═════ RECORDS FOR THIS EXERCISE

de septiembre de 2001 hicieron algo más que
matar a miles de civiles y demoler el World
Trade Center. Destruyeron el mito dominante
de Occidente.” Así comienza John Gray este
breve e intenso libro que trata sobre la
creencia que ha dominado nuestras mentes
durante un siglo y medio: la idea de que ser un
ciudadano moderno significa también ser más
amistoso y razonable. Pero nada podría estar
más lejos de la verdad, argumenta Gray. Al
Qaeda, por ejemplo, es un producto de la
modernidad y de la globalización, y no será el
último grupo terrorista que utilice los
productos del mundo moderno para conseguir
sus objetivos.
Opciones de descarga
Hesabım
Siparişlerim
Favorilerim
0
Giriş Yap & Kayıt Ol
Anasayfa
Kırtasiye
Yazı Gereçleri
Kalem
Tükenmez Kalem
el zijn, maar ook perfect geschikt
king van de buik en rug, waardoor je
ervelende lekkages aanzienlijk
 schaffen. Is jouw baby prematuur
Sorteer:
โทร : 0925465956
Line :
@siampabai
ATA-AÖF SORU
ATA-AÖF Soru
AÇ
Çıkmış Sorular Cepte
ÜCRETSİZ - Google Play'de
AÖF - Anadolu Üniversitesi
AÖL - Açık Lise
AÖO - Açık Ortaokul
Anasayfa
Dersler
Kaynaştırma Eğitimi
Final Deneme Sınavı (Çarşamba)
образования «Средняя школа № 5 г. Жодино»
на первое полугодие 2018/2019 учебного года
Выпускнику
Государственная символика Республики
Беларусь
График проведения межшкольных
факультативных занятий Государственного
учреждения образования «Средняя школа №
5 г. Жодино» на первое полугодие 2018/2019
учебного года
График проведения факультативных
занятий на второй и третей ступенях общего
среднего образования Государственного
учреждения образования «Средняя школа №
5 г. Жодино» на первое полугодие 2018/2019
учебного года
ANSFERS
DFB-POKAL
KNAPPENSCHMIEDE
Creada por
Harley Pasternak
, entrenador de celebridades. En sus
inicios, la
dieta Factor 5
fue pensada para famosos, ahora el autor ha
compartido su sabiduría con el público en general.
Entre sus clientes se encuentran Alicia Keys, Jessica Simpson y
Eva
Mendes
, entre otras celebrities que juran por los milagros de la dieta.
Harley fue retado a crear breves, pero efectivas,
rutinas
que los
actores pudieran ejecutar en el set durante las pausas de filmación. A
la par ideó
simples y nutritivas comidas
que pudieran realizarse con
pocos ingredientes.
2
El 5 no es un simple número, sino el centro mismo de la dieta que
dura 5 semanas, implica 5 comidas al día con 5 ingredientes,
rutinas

══════════

## [GOAL OF THE EXERCISE]
Beginning at the top of the records above, transcribe each line exactly up to and including the line that holds "fue pensada para famosos, ahora el autor ha".

## [RESPONSE TO THIS TASK]
de septiembre de 2001 hicieron algo más que
matar a miles de civiles y demoler el World
Trade Center. Destruyeron el mito dominante
de Occidente.” Así comienza John Gray este
breve e intenso libro que trata sobre la
creencia que ha dominado nuestras mentes
durante un siglo y medio: la idea de que ser un
ciudadano moderno significa también ser más
amistoso y razonable. Pero nada podría estar
más lejos de la verdad, argumenta Gray. Al
Qaeda, por ejemplo, es un producto de la
modernidad y de la globalización, y no será el
último grupo terrorista que utilice los
productos del mundo moderno para conseguir
sus objetivos.
Opciones de descarga
Hesabım
Siparişlerim
Favorilerim
0
Giriş Yap & Kayıt Ol
Anasayfa
Kırtasiye
Yazı Gereçleri
Kalem
Tükenmez Kalem
el zijn, maar ook perfect geschikt
king van de buik en rug, waardoor je
ervelende lekkages aanzienlijk
 schaffen. Is jouw baby prematuur
Sorteer:
โทร : 0925465956
Line :
@siampabai
ATA-AÖF SORU
ATA-AÖF Soru
AÇ
Çıkmış Sorular Cepte
ÜCRETSİZ - Google Play'de
AÖF - Anadolu Üniversitesi
AÖL - Açık Lise
AÖO - Açık Ortaokul
Anasayfa
Dersler
Kaynaştırma Eğitimi
Final Deneme Sınavı (Çarşamba)
образования «Средняя школа № 5 г. Жодино»
на первое полугодие 2018/2019 учебного года
Выпускнику
Государственная символика Республики
Беларусь
График проведения межшкольных
факультативных занятий Государственного
учреждения образования «Средняя школа №
5 г. Жодино» на первое полугодие 2018/2019
учебного года
График проведения факультативных
занятий на второй и третей ступенях общего
среднего образования Государственного
учреждения образования «Средняя школа №
5 г. Жодино» на первое полугодие 2018/2019
учебного года
ANSFERS
DFB-POKAL
KNAPPENSCHMIEDE
Creada por
Harley Pasternak
, entrenador de celebridades. En sus
inicios, la
dieta Factor 5
fue pensada para famosos, ahora el autor ha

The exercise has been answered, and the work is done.